What needs to be done>
Please set down every entry again exactly as it stands, without the pictures.

Records>

--------------------

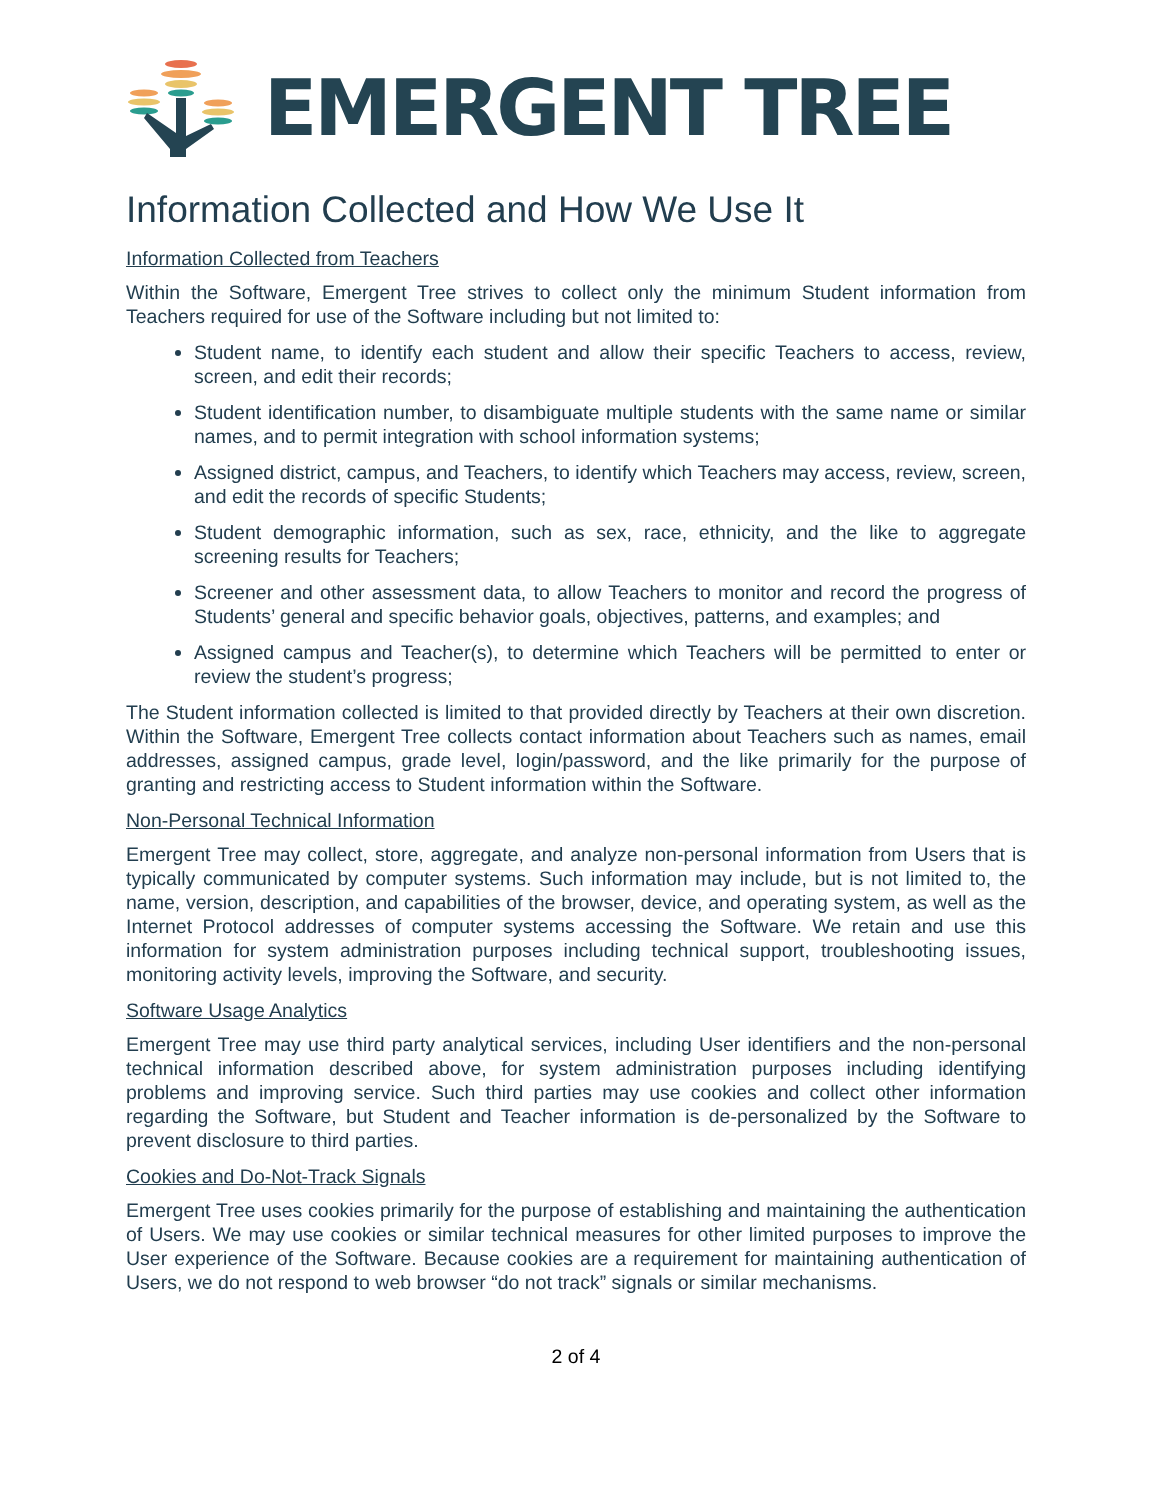EMERGENT TREE
Information Collected and How We Use It
Information Collected from Teachers
Within the Software, Emergent Tree strives to collect only the minimum Student information from Teachers required for use of the Software including but not limited to:
Student name, to identify each student and allow their specific Teachers to access, review, screen, and edit their records;
Student identification number, to disambiguate multiple students with the same name or similar names, and to permit integration with school information systems;
Assigned district, campus, and Teachers, to identify which Teachers may access, review, screen, and edit the records of specific Students;
Student demographic information, such as sex, race, ethnicity, and the like to aggregate screening results for Teachers;
Screener and other assessment data, to allow Teachers to monitor and record the progress of Students’ general and specific behavior goals, objectives, patterns, and examples; and
Assigned campus and Teacher(s), to determine which Teachers will be permitted to enter or review the student’s progress;
The Student information collected is limited to that provided directly by Teachers at their own discretion. Within the Software, Emergent Tree collects contact information about Teachers such as names, email addresses, assigned campus, grade level, login/password, and the like primarily for the purpose of granting and restricting access to Student information within the Software.
Non-Personal Technical Information
Emergent Tree may collect, store, aggregate, and analyze non-personal information from Users that is typically communicated by computer systems. Such information may include, but is not limited to, the name, version, description, and capabilities of the browser, device, and operating system, as well as the Internet Protocol addresses of computer systems accessing the Software. We retain and use this information for system administration purposes including technical support, troubleshooting issues, monitoring activity levels, improving the Software, and security.
Software Usage Analytics
Emergent Tree may use third party analytical services, including User identifiers and the non-personal technical information described above, for system administration purposes including identifying problems and improving service. Such third parties may use cookies and collect other information regarding the Software, but Student and Teacher information is de-personalized by the Software to prevent disclosure to third parties.
Cookies and Do-Not-Track Signals
Emergent Tree uses cookies primarily for the purpose of establishing and maintaining the authentication of Users. We may use cookies or similar technical measures for other limited purposes to improve the User experience of the Software. Because cookies are a requirement for maintaining authentication of Users, we do not respond to web browser “do not track” signals or similar mechanisms.
2 of 4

--------------------

Response below>
EMERGENT TREE
Information Collected and How We Use It
Information Collected from Teachers
Within the Software, Emergent Tree strives to collect only the minimum Student information from Teachers required for use of the Software including but not limited to:
Student name, to identify each student and allow their specific Teachers to access, review, screen, and edit their records;
Student identification number, to disambiguate multiple students with the same name or similar names, and to permit integration with school information systems;
Assigned district, campus, and Teachers, to identify which Teachers may access, review, screen, and edit the records of specific Students;
Student demographic information, such as sex, race, ethnicity, and the like to aggregate screening results for Teachers;
Screener and other assessment data, to allow Teachers to monitor and record the progress of Students’ general and specific behavior goals, objectives, patterns, and examples; and
Assigned campus and Teacher(s), to determine which Teachers will be permitted to enter or review the student’s progress;
The Student information collected is limited to that provided directly by Teachers at their own discretion. Within the Software, Emergent Tree collects contact information about Teachers such as names, email addresses, assigned campus, grade level, login/password, and the like primarily for the purpose of granting and restricting access to Student information within the Software.
Non-Personal Technical Information
Emergent Tree may collect, store, aggregate, and analyze non-personal information from Users that is typically communicated by computer systems. Such information may include, but is not limited to, the name, version, description, and capabilities of the browser, device, and operating system, as well as the Internet Protocol addresses of computer systems accessing the Software. We retain and use this information for system administration purposes including technical support, troubleshooting issues, monitoring activity levels, improving the Software, and security.
Software Usage Analytics
Emergent Tree may use third party analytical services, including User identifiers and the non-personal technical information described above, for system administration purposes including identifying problems and improving service. Such third parties may use cookies and collect other information regarding the Software, but Student and Teacher information is de-personalized by the Software to prevent disclosure to third parties.
Cookies and Do-Not-Track Signals
Emergent Tree uses cookies primarily for the purpose of establishing and maintaining the authentication of Users. We may use cookies or similar technical measures for other limited purposes to improve the User experience of the Software. Because cookies are a requirement for maintaining authentication of Users, we do not respond to web browser “do not track” signals or similar mechanisms.
2 of 4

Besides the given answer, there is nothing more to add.